Re: ganesha.conf template for nfs-rgw (was Re: getting inconsistent results in nfs-rgw readdir :( )

[Date Prev][Date Next][Thread Prev][Thread Next][Date Index][Thread Index]

 



CephFS is not really too different from other filesystems in this
regard, so if it's safe on other fs's then it sounds like it's probably
safe to remove dir_chunk=0.

That said, I've not done any real testing without that option in place,
so we'd need to test it to be sure that it doesn't cause any issues wrt
correctness.

Cheers,
Jeff

On Wed, 2021-05-26 at 10:02 -0400, Daniel Gryniewicz wrote:
> Setting dir_chunk=0 bypasses all Ganesha readdir code.  This is what 
> completely breaks RGW, since RGW depends on that code.  A bit of background.

(Text extractions by page)
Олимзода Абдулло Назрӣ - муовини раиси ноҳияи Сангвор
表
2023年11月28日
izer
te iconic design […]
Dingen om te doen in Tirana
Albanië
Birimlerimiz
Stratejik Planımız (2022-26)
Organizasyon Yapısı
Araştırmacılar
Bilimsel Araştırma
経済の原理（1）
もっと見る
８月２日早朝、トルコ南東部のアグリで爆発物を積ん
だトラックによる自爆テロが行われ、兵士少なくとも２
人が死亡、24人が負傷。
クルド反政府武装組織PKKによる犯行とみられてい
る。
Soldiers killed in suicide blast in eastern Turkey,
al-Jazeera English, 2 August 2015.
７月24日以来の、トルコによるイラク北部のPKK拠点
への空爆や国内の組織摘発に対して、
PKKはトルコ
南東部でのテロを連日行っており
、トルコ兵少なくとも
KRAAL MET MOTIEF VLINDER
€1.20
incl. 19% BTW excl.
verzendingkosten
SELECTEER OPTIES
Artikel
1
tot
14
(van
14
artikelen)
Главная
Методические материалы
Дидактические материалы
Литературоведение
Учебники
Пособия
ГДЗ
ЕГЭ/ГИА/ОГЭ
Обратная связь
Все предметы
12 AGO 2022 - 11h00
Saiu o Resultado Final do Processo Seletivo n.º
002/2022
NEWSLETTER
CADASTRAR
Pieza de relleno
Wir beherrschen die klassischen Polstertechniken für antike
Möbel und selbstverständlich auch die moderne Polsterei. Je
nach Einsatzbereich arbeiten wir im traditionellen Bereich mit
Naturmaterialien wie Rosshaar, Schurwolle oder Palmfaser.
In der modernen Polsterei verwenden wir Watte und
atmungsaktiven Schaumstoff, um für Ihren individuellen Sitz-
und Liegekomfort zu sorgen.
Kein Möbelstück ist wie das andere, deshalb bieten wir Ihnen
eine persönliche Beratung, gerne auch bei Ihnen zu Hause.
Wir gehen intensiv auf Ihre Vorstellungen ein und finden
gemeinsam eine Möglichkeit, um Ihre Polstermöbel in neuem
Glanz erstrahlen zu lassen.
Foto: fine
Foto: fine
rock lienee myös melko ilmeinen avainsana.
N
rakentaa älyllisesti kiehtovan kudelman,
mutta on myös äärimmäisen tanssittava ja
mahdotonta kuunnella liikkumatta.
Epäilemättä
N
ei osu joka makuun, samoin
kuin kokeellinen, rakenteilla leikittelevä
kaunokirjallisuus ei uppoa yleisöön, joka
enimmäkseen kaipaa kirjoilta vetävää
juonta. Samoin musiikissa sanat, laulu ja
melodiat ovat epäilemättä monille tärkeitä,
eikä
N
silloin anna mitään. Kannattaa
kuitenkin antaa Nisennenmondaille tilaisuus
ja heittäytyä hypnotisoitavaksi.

§ **Prompt**: Reproduce the mailing-list reply about the dir_chunk=0 setting verbatim, in its entirety.

§ **Completed exercise**:
Re: ganesha.conf template for nfs-rgw (was Re: getting inconsistent results in nfs-rgw readdir :( )

[Date Prev][Date Next][Thread Prev][Thread Next][Date Index][Thread Index]

 



CephFS is not really too different from other filesystems in this
regard, so if it's safe on other fs's then it sounds like it's probably
safe to remove dir_chunk=0.

That said, I've not done any real testing without that option in place,
so we'd need to test it to be sure that it doesn't cause any issues wrt
correctness.

Cheers,
Jeff

On Wed, 2021-05-26 at 10:02 -0400, Daniel Gryniewicz wrote:
> Setting dir_chunk=0 bypasses all Ganesha readdir code.  This is what 
> completely breaks RGW, since RGW depends on that code.  A bit of background.